There are four kinds of RPA, listed below in the ascending order of sophistication and specialisation.
- Web scraping software: collects data and saves it into a structured, processable format
- Templatised software: provides a kit with which specialist programmers can build a bot that delivers beyond data collection and synthesis
- Enterprise-level software: scalable, reusable, and can automate large business operations
- Sector-specific software: customised to a particular and complex procedure, eg accounting
In this guide, we are going to try the basic web scraping. The RPA platform I will use is called Automation Anywhere, but there are also other providers like Blue Prism, UIPath, and so on. You might want to consider the scale and the complexity of automation you aim to achieve when choosing a bot provider, but community editions should suffice in most cases and are available free of charge.
For our purposes, the harvesting process is straightforward. It is threefold: (i) setting up, (ii) showing your bot what to do, and (iii) letting it do the job for you.
Step 1: Setting up
Launch the RPA application and change the recording option in the top left-hand corner to “Web Recorder.” This is found in the drop-down menu.
Open the website that you want to harvest data from. In my case, that would be the UKSC website, specifically the page in which the decided cases are published. Note there should be a set of data available in a tabular format.
Copy the URL and go back to the application. Hit the Record button and paste the address into the box that pops up.
Press Start. This will enable you to demonstrate to your bot what to do. Upon clicking Start, the URL will load on a new browser window. The website should look the same as when you initially visited it to retrieve the URL, except there will be a control bar hovering over it.
Step 2: Showing your bot what to do
There are two modes of extraction on the control bar — “Extract Data” and “Extract Table.” Since I want a wholesale extraction of data, that is, every single row and column, I will proceed with “Extract Table.” If you, however, would rather drop certain columns, you may click on “Extract Data” and show the bot a desired pattern of what to include and what not to.
Once the bot identifies the tabular data that you wish to extract, it would enclose the content in a green boundary. Click on the table to confirm.
You are then allowed a preview up to 50 rows of what the harvested data would look like. Everything looks fine, so I will proceed.
Be sure to check the box if the table spans across multiple pages. You will also need to show the bot how to move on to the next page by capturing the link to that page.
Click Next, give this set of data a name so it can be saved as a csv file, and select an appropriate encoding if necessary. Hit the “Finish” button and also “Stop Recording.” This will take you back to the application, where you can save the entire process as a single task for your bot to repeat.
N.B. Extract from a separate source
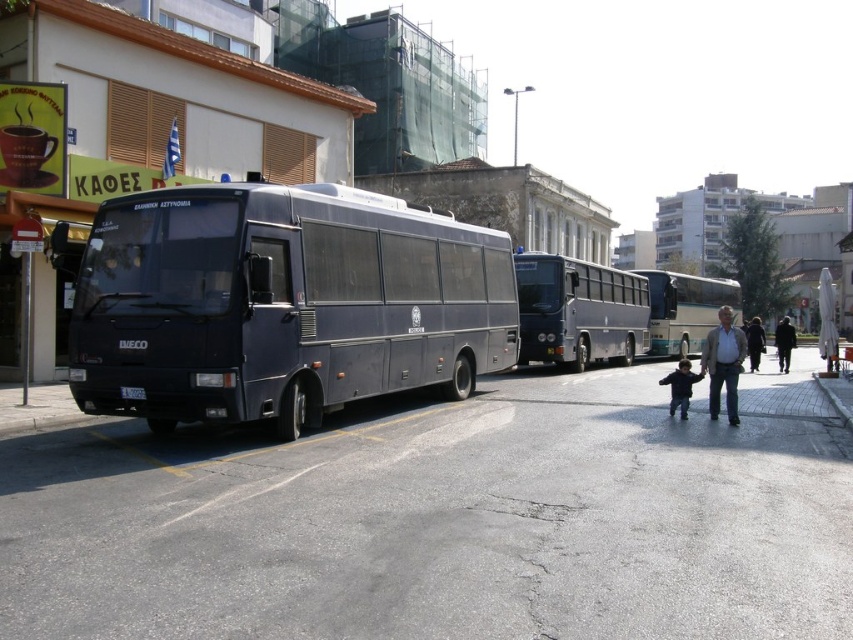
You are a delivery person trying to park your van near the metallic silver bus at center and the dark blue jacket at center. Since you need to leave enough space for the jacket wearer to pass, which object should you park closer to?

The metallic silver bus at center is bigger than the dark blue jacket at center, so you should park closer to the dark blue jacket at center to leave more space for the jacket wearer to pass safely.

You are a delivery person standing at the bus stop and need to cross the street to deliver a package to the address on the other side. The street is 22 meters wide. Can you safely cross the street from the metallic bus stop at left without needing to go to another crossing?

The metallic bus stop at left is 13.84 meters away from the viewer. Since the street is 22 meters wide, the distance from the bus stop to the other side would be 22 meters minus the distance from the viewer to the bus stop. However, without knowing the exact position of the viewer relative to the bus stop and the street width, it is impossible to determine if the metallic bus stop at left allows safe crossing directly. The information provided is insufficient to confirm safety.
Step 3: Letting the bot do the job for you
We’re almost there. Run the saved task.
There will be a run time window and, finally, a fresh set of data — sowed by the UK Supreme Court Justices for the past 10 years and reaped by my bot in less than 10 seconds.
When you’re a beginner, coding to gather data online could feel daunting, if not impossible. But with RPA, you do not have to give up the data that you want to work with.